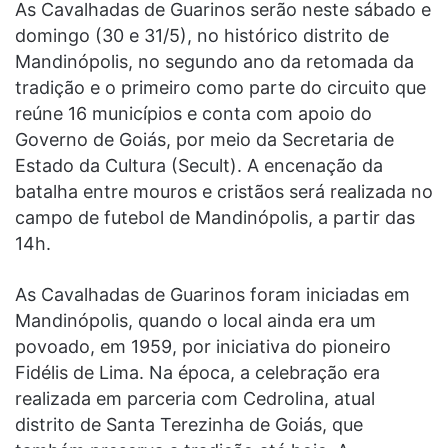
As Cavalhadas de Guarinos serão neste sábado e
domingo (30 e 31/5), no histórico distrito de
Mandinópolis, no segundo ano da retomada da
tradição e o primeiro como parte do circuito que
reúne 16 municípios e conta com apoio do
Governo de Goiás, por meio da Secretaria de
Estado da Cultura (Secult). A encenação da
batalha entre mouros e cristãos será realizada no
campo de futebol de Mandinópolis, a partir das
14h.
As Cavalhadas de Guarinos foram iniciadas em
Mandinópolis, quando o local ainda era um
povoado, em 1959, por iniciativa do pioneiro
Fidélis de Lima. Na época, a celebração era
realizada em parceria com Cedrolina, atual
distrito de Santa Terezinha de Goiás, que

****************

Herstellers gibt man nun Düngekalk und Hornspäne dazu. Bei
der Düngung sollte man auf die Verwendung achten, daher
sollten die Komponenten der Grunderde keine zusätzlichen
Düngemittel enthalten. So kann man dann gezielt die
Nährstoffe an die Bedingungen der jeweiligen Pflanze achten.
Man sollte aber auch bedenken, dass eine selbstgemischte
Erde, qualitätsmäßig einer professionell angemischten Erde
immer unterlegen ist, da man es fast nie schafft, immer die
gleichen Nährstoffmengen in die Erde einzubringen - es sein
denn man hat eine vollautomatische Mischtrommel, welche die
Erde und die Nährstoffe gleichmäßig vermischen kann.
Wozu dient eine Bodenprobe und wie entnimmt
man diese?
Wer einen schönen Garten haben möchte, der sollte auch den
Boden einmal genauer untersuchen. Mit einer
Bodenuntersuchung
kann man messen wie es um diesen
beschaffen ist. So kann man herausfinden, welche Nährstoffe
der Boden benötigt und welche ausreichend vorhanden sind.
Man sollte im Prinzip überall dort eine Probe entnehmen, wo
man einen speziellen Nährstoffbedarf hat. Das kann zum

****************

REQUEST: In the listing above, the lines from the one containing "realizada em parceria com Cedrolina, atual" through the one containing "distrito de Santa Terezinha de Goiás, que" must be set down exactly, with no other lines.

RESPONSE BOX:
realizada em parceria com Cedrolina, atual
distrito de Santa Terezinha de Goiás, que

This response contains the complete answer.